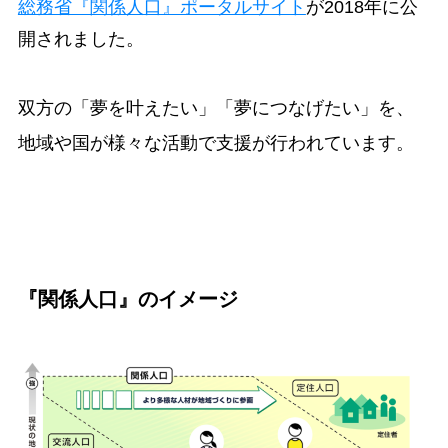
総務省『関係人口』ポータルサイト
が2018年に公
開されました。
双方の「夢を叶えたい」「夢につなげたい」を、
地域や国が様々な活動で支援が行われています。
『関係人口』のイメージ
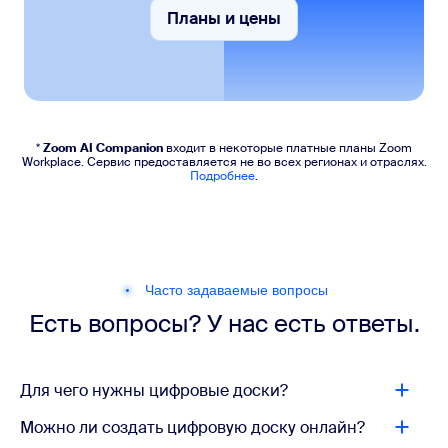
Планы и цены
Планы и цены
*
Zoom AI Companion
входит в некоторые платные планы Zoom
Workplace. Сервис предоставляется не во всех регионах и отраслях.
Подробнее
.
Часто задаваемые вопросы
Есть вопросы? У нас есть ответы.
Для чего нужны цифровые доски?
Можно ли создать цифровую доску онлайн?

--

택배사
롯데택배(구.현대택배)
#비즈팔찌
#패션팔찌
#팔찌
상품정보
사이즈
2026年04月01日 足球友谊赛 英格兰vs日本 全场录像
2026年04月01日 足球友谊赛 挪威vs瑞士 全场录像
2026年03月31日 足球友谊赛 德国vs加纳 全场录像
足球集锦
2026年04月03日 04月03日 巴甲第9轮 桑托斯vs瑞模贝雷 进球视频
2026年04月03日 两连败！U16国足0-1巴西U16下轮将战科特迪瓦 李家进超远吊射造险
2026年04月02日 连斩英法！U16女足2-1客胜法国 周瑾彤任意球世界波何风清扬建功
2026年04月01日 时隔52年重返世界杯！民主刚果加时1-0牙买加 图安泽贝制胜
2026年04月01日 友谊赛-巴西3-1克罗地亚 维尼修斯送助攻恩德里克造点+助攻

Work instruction — Where does the word "вопросы" appear in the listing? List each line that holds it.

Response to the task —
Часто задаваемые вопросы
Есть вопросы? У нас есть ответы.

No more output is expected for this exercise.